In the records below, begin at the line containing "Singletons no es utilizar variables estáticas" and end at the line containing "y métodos que los necesitan. Puede usar"; quote every line in that span exactly, including both boundary lines, and no others.

> Material shown
-- -- --

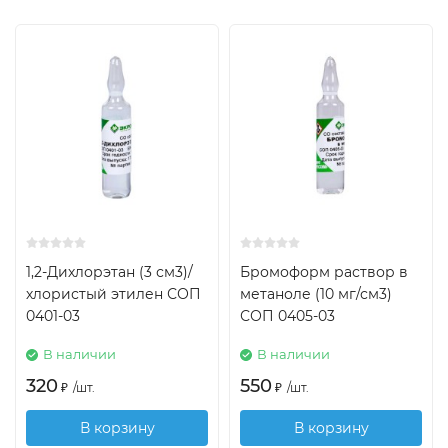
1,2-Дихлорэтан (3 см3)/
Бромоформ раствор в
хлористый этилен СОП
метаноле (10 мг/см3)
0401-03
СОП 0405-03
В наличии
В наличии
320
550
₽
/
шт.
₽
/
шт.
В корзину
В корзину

-- -- --

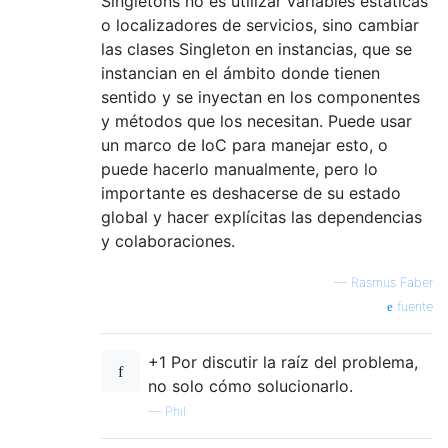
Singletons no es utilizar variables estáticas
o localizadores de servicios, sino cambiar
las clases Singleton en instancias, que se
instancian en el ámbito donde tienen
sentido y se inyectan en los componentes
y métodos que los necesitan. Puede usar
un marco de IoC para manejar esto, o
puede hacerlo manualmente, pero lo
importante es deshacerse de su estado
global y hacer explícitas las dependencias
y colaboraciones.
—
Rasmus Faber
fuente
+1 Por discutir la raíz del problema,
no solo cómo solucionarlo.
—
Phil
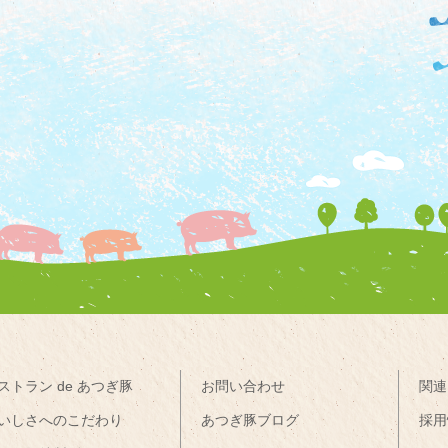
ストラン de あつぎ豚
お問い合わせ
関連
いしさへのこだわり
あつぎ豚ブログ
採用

-- -- --

> Your response
Singletons no es utilizar variables estáticas
o localizadores de servicios, sino cambiar
las clases Singleton en instancias, que se
instancian en el ámbito donde tienen
sentido y se inyectan en los componentes
y métodos que los necesitan. Puede usar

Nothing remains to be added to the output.